Penn and the paparazzi have a notoriously bad relationship.
Paparazzi today have a bad name because most just do it for the money. It’s not like me. I’m an artist. I studied art. Most of them have no education in that respect. They just do it for money. And there’s too many of them. Gangbanging I call them, where they swarm around celebrities looking for negative things. The whole tabloid viewpoint changed negatively because they look for warts and all. Cellulose on their legs, their fat. It’s ugly. I look for beauty, and it’s terrible that the paparazzi and market has turned to negative ugliness and vulgarity.

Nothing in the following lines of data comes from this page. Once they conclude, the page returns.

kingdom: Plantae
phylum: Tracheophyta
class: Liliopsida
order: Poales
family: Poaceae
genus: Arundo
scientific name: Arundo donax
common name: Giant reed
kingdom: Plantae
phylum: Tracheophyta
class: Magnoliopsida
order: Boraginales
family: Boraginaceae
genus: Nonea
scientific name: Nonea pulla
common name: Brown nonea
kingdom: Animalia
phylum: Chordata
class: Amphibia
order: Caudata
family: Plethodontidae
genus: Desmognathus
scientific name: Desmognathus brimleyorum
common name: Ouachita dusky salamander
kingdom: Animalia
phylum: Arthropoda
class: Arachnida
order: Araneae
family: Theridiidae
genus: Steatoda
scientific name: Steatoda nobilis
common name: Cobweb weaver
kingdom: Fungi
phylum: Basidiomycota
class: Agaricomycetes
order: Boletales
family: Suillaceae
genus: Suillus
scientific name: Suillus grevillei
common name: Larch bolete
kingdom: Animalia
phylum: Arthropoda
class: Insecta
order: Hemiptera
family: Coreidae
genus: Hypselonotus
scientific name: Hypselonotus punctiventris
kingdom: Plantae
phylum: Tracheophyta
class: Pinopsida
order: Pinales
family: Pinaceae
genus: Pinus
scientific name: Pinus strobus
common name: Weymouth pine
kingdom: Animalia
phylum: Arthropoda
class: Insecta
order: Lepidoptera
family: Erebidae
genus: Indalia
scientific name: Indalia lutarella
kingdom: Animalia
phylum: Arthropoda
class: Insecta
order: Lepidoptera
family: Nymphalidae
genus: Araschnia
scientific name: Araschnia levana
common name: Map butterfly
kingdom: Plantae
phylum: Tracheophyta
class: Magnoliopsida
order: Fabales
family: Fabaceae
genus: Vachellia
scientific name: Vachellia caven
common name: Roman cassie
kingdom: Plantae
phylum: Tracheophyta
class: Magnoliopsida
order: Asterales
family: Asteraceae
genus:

If you were going to re-do your career knowing what you know now, what would you do differently?
Well, I think I did the right thing for the most part. The only thing I’d do, and this is hard for me to say, but I combined my life with meeting a lot of beautiful girls, but I never pursued them. I never had time to take them out. I was too involved with shooting. I was always geared to shooting and I wish I was more intimate with some of them.
I didn’t have the time to do it. It was crazy! I could have banged many beautiful girls. But as far as photographing, I was a workaholic, I was a marathon man. I have tremendous files right now. I’m 82 years old and I’m still mining gold in the files.
You wouldn’t have ducked when Marlon Brando took that swing at you?
Oh, I would duck. Ooooh. I didn’t see it coming. I was looking at [Dick] Cavett. The punch came when I was looking at Cavett. I thought Cavett would say yes [you can take a photo], because he knew me.
So it was a sucker punch?
Yeah it was a sucker punch, you’re right.
Too bad your assistant missed that picture.
Yeah, he was too stupid to shoot. He didn’t get it. But he got the picture of me [later shooting Brando] wearing the football helmet.